Exercise requirements: Needed from the data below: every line from the one with "<source format=gbr>" up to and including the one with "X245449000Y-214846000D01*", repeated exactly and with nothing else.
*** Provided material ***
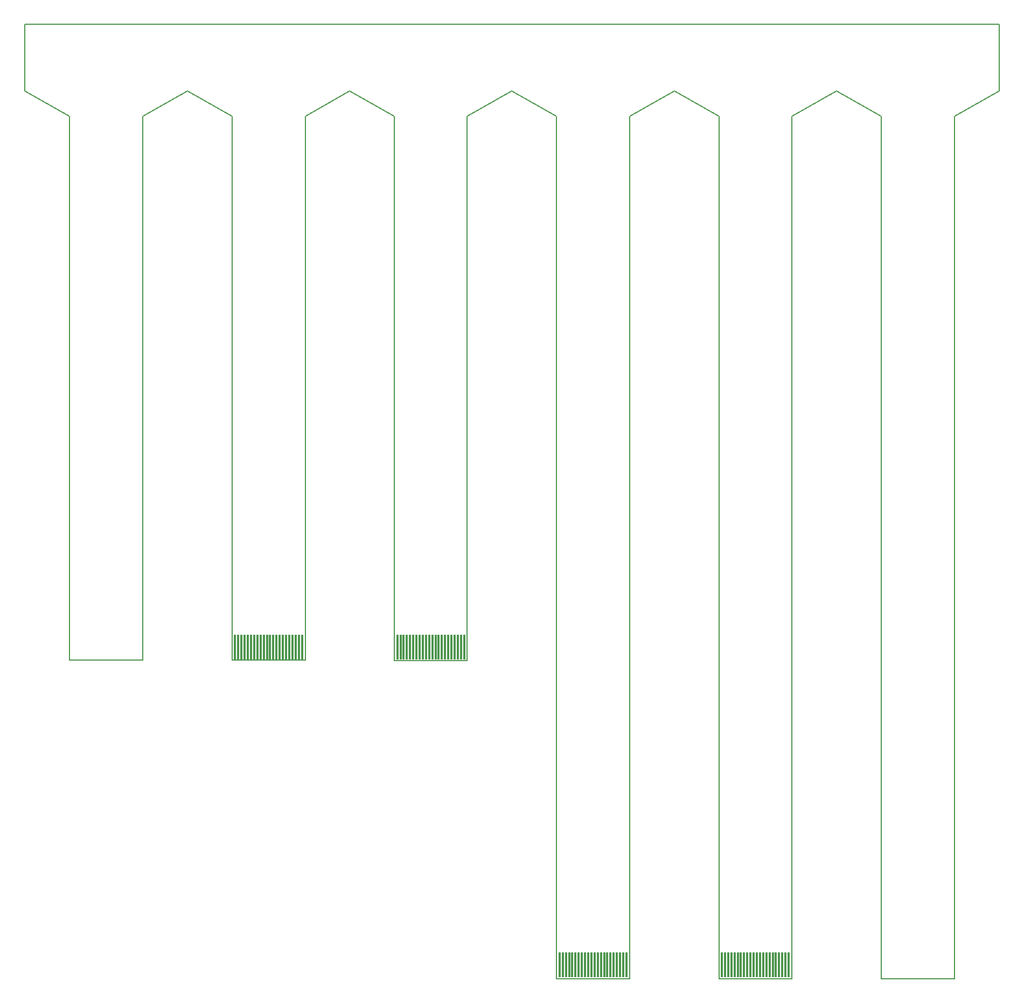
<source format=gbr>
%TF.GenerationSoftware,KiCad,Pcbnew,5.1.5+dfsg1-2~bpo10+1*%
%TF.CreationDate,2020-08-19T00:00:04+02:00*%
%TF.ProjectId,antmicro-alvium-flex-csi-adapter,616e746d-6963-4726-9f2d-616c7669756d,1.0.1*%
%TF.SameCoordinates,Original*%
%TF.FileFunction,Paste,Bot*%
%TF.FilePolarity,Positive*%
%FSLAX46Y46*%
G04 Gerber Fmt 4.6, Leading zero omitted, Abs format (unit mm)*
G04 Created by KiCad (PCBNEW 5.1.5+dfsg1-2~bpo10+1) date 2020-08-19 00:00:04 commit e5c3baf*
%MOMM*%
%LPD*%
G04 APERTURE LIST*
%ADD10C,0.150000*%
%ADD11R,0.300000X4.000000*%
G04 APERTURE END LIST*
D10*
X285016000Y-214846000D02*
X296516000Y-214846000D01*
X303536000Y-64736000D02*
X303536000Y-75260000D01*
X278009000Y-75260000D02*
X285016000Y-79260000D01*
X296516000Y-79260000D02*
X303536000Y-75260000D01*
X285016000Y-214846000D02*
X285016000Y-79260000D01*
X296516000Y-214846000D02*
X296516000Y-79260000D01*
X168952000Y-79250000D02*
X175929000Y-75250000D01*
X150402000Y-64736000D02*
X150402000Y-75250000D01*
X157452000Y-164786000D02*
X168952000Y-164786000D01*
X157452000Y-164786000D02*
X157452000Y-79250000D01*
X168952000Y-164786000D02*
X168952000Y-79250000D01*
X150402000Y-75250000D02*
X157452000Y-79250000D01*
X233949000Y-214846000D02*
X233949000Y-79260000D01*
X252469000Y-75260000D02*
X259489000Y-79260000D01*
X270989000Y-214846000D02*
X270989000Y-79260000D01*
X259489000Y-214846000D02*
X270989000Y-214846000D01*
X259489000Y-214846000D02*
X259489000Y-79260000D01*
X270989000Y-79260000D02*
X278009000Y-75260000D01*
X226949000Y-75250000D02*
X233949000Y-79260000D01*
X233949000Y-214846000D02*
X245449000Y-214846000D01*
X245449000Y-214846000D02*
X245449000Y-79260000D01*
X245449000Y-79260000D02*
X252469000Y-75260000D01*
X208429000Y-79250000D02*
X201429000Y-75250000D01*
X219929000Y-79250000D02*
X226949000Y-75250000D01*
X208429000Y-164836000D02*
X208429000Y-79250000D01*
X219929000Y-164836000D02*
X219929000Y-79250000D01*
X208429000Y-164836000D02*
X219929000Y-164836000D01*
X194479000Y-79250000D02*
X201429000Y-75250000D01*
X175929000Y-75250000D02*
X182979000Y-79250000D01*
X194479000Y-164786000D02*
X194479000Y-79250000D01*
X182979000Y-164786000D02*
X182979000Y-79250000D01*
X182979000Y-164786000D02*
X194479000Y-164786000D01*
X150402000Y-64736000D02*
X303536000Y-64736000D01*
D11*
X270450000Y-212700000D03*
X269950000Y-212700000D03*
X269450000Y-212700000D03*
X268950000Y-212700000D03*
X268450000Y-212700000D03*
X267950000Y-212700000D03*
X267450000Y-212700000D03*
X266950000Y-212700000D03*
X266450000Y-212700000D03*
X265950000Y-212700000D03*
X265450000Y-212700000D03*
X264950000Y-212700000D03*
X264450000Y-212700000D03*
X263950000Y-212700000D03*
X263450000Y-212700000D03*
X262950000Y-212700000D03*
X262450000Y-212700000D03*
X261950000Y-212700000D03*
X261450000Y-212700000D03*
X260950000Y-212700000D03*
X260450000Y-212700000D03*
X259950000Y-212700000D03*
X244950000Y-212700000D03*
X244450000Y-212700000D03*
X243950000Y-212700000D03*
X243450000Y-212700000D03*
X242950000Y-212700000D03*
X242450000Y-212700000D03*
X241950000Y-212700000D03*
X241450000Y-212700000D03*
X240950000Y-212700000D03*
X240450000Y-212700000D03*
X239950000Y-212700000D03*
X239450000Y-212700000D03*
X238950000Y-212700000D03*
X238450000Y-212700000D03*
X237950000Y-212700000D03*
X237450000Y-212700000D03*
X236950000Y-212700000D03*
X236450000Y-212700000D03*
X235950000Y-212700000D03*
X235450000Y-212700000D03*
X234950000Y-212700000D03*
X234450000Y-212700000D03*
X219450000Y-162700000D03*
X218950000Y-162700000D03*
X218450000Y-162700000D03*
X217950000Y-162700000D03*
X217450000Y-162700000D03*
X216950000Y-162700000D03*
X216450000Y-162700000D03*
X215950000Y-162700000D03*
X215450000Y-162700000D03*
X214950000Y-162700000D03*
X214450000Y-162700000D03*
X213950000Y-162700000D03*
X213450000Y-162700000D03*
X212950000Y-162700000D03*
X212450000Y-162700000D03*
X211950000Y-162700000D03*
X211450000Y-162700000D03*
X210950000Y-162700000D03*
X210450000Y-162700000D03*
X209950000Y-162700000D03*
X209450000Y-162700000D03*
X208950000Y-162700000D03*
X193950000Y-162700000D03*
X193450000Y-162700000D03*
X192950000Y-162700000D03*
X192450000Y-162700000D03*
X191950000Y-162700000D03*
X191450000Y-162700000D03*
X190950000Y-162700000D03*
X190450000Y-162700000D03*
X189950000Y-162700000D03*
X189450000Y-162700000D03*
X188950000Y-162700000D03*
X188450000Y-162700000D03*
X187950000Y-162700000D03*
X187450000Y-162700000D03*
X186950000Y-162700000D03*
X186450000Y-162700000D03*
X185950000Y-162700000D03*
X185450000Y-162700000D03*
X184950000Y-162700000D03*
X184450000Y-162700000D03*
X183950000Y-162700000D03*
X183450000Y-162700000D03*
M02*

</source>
*** End of Provided material ***
*** Provided material ***
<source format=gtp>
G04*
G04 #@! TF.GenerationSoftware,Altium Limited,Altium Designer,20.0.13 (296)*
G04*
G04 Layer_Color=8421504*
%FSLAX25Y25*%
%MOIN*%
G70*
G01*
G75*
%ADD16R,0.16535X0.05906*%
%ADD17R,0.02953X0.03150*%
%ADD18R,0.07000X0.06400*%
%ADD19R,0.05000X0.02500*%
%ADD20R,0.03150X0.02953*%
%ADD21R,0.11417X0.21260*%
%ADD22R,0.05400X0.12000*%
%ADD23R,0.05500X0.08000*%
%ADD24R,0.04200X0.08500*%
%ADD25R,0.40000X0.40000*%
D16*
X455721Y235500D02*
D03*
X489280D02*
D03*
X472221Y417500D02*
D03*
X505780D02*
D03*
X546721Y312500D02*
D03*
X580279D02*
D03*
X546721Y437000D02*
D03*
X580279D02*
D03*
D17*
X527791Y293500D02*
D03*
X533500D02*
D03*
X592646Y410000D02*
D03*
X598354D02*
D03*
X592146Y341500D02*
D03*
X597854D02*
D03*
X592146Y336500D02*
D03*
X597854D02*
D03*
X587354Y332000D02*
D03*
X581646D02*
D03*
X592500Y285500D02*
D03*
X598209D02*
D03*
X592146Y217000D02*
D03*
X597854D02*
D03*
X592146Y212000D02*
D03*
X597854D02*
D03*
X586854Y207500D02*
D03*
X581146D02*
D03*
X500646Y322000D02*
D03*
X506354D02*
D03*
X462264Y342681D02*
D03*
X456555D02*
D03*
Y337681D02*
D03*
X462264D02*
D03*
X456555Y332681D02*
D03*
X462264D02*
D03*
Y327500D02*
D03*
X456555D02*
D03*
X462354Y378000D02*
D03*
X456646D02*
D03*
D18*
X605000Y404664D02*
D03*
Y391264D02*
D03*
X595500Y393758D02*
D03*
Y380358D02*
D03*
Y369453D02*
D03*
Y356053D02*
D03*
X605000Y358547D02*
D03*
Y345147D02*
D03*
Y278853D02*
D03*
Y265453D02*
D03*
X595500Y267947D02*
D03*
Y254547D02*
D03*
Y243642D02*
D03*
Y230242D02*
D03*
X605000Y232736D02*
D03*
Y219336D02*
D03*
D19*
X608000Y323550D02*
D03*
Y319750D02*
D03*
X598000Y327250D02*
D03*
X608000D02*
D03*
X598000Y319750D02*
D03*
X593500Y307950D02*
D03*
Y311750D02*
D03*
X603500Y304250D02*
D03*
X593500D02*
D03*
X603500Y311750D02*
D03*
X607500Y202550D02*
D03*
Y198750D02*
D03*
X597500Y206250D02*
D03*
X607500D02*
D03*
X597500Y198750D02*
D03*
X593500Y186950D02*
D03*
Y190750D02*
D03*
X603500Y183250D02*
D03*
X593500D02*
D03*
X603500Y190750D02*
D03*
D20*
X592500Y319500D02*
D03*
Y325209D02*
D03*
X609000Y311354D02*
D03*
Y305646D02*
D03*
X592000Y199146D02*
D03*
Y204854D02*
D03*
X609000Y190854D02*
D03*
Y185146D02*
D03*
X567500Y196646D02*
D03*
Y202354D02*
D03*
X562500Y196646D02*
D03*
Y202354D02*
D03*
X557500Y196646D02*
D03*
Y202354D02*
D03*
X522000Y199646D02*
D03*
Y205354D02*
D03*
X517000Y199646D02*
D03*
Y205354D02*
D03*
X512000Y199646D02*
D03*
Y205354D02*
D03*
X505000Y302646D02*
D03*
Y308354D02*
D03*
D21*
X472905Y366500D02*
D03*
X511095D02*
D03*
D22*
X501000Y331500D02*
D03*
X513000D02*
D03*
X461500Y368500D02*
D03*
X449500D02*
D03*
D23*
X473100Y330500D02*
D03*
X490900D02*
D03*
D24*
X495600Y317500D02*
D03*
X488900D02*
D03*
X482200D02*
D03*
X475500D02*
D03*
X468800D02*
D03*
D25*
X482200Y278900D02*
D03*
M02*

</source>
*** End of Provided material ***
*** Provided material ***
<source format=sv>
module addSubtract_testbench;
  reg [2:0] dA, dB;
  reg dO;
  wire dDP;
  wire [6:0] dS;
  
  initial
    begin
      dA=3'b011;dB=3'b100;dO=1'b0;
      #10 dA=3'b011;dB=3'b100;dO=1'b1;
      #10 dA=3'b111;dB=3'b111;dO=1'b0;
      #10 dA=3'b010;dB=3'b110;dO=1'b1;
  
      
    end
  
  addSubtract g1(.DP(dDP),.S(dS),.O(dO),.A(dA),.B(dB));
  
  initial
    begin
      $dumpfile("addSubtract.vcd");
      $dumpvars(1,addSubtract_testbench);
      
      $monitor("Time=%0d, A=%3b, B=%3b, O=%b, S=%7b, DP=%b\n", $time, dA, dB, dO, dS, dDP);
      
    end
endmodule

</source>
*** End of Provided material ***
Task answer:
<source format=gbr>
%TF.GenerationSoftware,KiCad,Pcbnew,5.1.5+dfsg1-2~bpo10+1*%
%TF.CreationDate,2020-08-19T00:00:04+02:00*%
%TF.ProjectId,antmicro-alvium-flex-csi-adapter,616e746d-6963-4726-9f2d-616c7669756d,1.0.1*%
%TF.SameCoordinates,Original*%
%TF.FileFunction,Paste,Bot*%
%TF.FilePolarity,Positive*%
%FSLAX46Y46*%
G04 Gerber Fmt 4.6, Leading zero omitted, Abs format (unit mm)*
G04 Created by KiCad (PCBNEW 5.1.5+dfsg1-2~bpo10+1) date 2020-08-19 00:00:04 commit e5c3baf*
%MOMM*%
%LPD*%
G04 APERTURE LIST*
%ADD10C,0.150000*%
%ADD11R,0.300000X4.000000*%
G04 APERTURE END LIST*
D10*
X285016000Y-214846000D02*
X296516000Y-214846000D01*
X303536000Y-64736000D02*
X303536000Y-75260000D01*
X278009000Y-75260000D02*
X285016000Y-79260000D01*
X296516000Y-79260000D02*
X303536000Y-75260000D01*
X285016000Y-214846000D02*
X285016000Y-79260000D01*
X296516000Y-214846000D02*
X296516000Y-79260000D01*
X168952000Y-79250000D02*
X175929000Y-75250000D01*
X150402000Y-64736000D02*
X150402000Y-75250000D01*
X157452000Y-164786000D02*
X168952000Y-164786000D01*
X157452000Y-164786000D02*
X157452000Y-79250000D01*
X168952000Y-164786000D02*
X168952000Y-79250000D01*
X150402000Y-75250000D02*
X157452000Y-79250000D01*
X233949000Y-214846000D02*
X233949000Y-79260000D01*
X252469000Y-75260000D02*
X259489000Y-79260000D01*
X270989000Y-214846000D02*
X270989000Y-79260000D01*
X259489000Y-214846000D02*
X270989000Y-214846000D01*
X259489000Y-214846000D02*
X259489000Y-79260000D01*
X270989000Y-79260000D02*
X278009000Y-75260000D01*
X226949000Y-75250000D02*
X233949000Y-79260000D01*
X233949000Y-214846000D02*
X245449000Y-214846000D01*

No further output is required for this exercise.